Hükümetim ABD Başkanı Barack Obama’nın sözlerini onaylıyor ve Pazar gecesi düzenlenen başarılı operasyonda bize gösterdiği inancı takdir ediyor. Aynı zamanda ABD Dışişleri Bakanı Hillary Clinton’ın, “ortaklığımızı büyüterek, ağlarımızı güçlendirerek, olumlu bir barış ve ilerleme vizyonu oluşturarak masun insanları hedef alan katilleri durmaksızın takip etmek” konusundaki sözlerini de alkışlıyor ve onaylıyoruz. Henüz bu savaşı kazanmadık, ancak sonun başlangıcını ve Güney ile Orta Asya’nın geleceğini açıkça görebiliyoruz.

Bin Ladin’in ölümünden sadece saatler sonra, Taliban Pakistan hükümetini suçladı ve başta ben olmak üzere Pakistan’ın liderlerinden intikam alma çağrısı yaptı. Hiçbir şey gözümüzü korkutamayacak. Pakistan, basında sıkça bahsedildiği gibi fanatikliğin yuvası olmadı ve olmayacak.

‘RADİKALLERİN YUVASI DEĞİLİZ’

Radikal dinci partiler Pakistan’da hiçbir zaman yüzde 11’in üzerinde oy almadı. En son anketler, halkımızın yüzde 85’inin El Kaide’ye karşı çıktığını gösterdi. 2009’da, Taliban Svat Vadisi’ni ele geçirdiğinde, halkımıza kendi yönetiminde geleceğin nasıl olacağını gösterdi: Baskıcı politikalar, dini fanatizm, yobazlık, kadın ve erkek arasında ayrım, okulların kapatılması ve kitapların yakılması. O birkaç ay, Pakistan halkıyla ılımlılık ve geleceğe ait vizyonumuz etrafında güçlü bir şekilde bütünleşmemizi sağladı.

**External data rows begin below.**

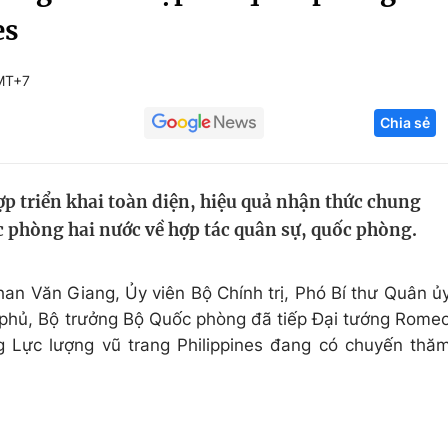
es
Góc ảnh
MT+7
Giáo dục
Công nghệ
Chia sẻ
Tuyển sinh
Hitech Công ng
Học trực tuyến
Sản phẩm
ợp triển khai toàn diện, hiệu quả nhận thức chung
g
Thị trường
c phòng hai nước về hợp tác quân sự, quốc phòng.
Tư vấn
han Văn Giang, Ủy viên Bộ Chính trị, Phó Bí thư Quân ủ
phủ, Bộ trưởng Bộ Quốc phòng đã tiếp Đại tướng Rome
 Lực lượng vũ trang Philippines đang có chuyến thă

Halkın desteği ve yönlendirmesiyle, özgürce seçilen demokratik hükümet, dünyanın dört bir yanındaki demokrasilerle çalışarak, tüm İslam dünyasına model olacak geçerli, ekonomik olarak güçlü bir Pakistan inşa etmek konusunda kararlı. El Kaide ve Taliban’ın en çok korktuğu şeyi yaratabiliriz: Modern İslamın geleceği vizyonu. Halkımız, devletimiz, ordumuz ve istihbarat kurumlarımız beraberlik içinde. Deniz aşırı ülkelerdeki bazı kişiler bunun doğru olmadığında ısrar edebilir, ama yanılıyorlar. Pakistanlılar bütünlük içindedir.

Beraber, ülkelerimiz acı çekti ve kurbanlar verdi. Cesurca, arzu ve inançla savaştık. Nihayetinde zafer kazanacağız. Şehit olan eşim Benazir Butto için su sözleri sarf ediyorum: “Gerçek, adalet ve tarihin güçleri bizim yanımızda.”